Des médailles d'or pour tout le monde
Mots clés : Julie Boulet, Décès, Réseau routier, Québec (province)
Je pourrais vous parler du gouverneur de l'État de New York accusé d'avoir payé une prostituée. Je pourrais vous parler du salaire des politiciens et du cirque que sont les assemblées de nos élus. Je pourrais vous parler de cette loi du gouvernement Harper sur la censure et des dangers qu'elle représente. Je pourrais vous parler du budget du Québec.
On peut presque dire que les citoyens du Québec, hommes et femmes, sont les meilleurs conducteurs au monde. Il faut se rendre à l'évidence: nous devrions tous avoir droit à une médaille d'or. Les chiffres ne le disent pas aussi clairement, mais quand on prend la mesure de tout ce qui est mis en oeuvre pour que nous nous cassions la gueule sur les routes, nous devenons étonnants: notre formidable performance tient à notre capacité à tenir le volant comme des chauffeurs émérites malgré les obstacles qu'on sème devant nous.
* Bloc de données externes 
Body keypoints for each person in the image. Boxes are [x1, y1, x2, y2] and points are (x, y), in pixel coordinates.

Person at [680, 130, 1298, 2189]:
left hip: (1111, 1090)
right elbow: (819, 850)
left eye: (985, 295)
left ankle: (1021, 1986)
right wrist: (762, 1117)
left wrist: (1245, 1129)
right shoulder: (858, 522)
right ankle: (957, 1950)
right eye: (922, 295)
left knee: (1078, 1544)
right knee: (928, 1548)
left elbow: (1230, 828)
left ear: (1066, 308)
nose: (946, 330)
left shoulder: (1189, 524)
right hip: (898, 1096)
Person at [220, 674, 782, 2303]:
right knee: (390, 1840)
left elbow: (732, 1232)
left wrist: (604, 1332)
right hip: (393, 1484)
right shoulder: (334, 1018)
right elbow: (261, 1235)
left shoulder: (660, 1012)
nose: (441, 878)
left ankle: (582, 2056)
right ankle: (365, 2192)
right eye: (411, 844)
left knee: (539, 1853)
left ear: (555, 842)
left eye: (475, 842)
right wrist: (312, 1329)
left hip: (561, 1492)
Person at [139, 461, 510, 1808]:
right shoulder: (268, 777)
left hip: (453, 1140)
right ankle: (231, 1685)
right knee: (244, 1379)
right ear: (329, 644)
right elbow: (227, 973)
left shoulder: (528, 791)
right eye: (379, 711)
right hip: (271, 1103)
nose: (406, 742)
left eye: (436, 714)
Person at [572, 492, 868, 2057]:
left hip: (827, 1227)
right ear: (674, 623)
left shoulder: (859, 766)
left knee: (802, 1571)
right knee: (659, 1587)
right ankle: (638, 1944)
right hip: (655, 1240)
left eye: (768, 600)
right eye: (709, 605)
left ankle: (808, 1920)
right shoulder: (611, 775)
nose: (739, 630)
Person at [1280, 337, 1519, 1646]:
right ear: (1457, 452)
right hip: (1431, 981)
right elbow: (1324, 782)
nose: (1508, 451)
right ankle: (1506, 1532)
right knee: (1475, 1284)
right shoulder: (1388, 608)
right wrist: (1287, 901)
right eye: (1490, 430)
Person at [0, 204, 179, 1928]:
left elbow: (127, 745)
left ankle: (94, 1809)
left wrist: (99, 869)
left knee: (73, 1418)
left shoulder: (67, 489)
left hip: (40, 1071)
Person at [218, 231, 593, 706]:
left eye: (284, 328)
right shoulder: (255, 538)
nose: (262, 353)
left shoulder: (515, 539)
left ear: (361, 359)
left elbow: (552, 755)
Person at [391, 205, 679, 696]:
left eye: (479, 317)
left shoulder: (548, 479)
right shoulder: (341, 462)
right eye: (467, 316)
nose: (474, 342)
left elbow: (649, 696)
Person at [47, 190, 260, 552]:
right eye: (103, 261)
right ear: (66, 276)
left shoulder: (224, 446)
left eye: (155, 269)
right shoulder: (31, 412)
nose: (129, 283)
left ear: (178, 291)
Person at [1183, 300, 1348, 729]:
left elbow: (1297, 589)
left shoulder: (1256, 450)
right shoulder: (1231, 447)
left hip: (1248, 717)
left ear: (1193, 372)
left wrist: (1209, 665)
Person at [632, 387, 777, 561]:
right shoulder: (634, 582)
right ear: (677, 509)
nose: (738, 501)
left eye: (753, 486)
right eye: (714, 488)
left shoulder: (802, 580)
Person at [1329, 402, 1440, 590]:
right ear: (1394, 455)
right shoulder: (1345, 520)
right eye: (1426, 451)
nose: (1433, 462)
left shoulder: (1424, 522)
Les chiffres prennent alors toute leur valeur.
Au Québec l'an dernier, 608 personnes ont perdu la vie sur les routes. Il faut retourner à 1948 pour trouver un bilan meilleur que celui de l'année dernière. En 1948, il y avait eu 566 décès sur les routes. Entre les deux, en 2006: 721. En 2002: 704. Et d'autres juste sous les 700. C'est beaucoup.
Les obstacles
Il y a plusieurs obstacles à une amélioration marquée du bilan routier au Québec. Nous les connaissons tous et nous avons l'embarras du choix. Bien sûr, il y a le comportement des chauffeurs eux-mêmes. Il faut continuer à condamner non seulement l'alcool au volant mais aussi les autres drogues, dont les effets sont néfastes pour les conducteurs.
Mais ce n'est pas tout. Il suffit en ce moment de regarder dehors pour en contempler un dans toute sa splendeur. L'hiver ne nous fait pas de cadeau. Nous vivons dans un climat qui représente un défi au moins cinq mois par année. On rigole quand on voit des images à la télévision nous montrant des Français, des Espagnols ou des Grecs aux prises avec un peu de neige dans leurs pays respectifs. On se dit qu'ils n'ont pas les pneus qu'il faut, qu'ils n'y connaissent rien, et on se console en les regardant patauger.
L'état de nos routes n'aide pas davantage notre situation. Nous devons souvent conduire en faisant du slalom entre les milliers de trous qui garnissent la chaussée tout en sacrant devant les dommages qu'ils causent à nos voitures. Nous sommes les champions de l'évitement des cratères.
Je m'étonne toujours d'arriver à destination alors que la signalisation routière est tellement mauvaise qu'elle m'envoie régulièrement ailleurs que là où je veux aller. Le temps de trouver le panneau de signalisation et de le lire, la sortie que vous vouliez emprunter est derrière vous. Il suffit de voyager à l'étranger pour comprendre que la signalisation joue un rôle crucial dans la sécurité routière. La nôtre a l'air d'avoir été développée par un amateur.
Il est évident que le manque de surveillance policière est perçu par les chauffeurs délinquants comme la permission de faire n'importe quoi. J'en veux pour preuve le comportement des chauffeurs dès qu'une voiture de police se montre le bout du capot. Automatiquement, tout le monde ralentit, se range et se donne des airs de promeneur pas pressé, histoire de ne pas se faire repérer par la police.
Si, malgré tous ces obstacles, nous arrivons à faire baisser le taux de mortalité sur les routes, nous avons beaucoup de mérite. C'est pourquoi j'affirme que nous sommes de formidables conducteurs. N'importe quel autre peuple, avec les mêmes conditions que celles que nous affrontons chaque jour, ferait bien pire que nous.
Les moyens du bord
Je ne crois pas que les conditions vont beaucoup changer au cours des prochaines années. La neige va continuer à tomber, les routes vont se défoncer et on ne consacrera pas un sou à la signalisation. Il faut punir beaucoup plus sévèrement ceux qui conduisent en état d'ébriété et ne pas attendre la deuxième, la troisième ou la quatrième infraction pour sévir. Il faut boucler sa ceinture: la preuve est faite qu'elle sauve des vies. Il faut respecter les vitesses permises. Il faut rester poli en tout temps et bien se conduire au volant. Il faut s'assurer que tout le monde connaît la loi et qu'on donne des leçons de conduite à tous ceux qui en ont besoin. Conduire est un privilège, pas un droit. C'est important qu'on s'en souvienne.
Si rien d'autre ne fonctionne, le prix de l'essence sera là pour nous le rappeler.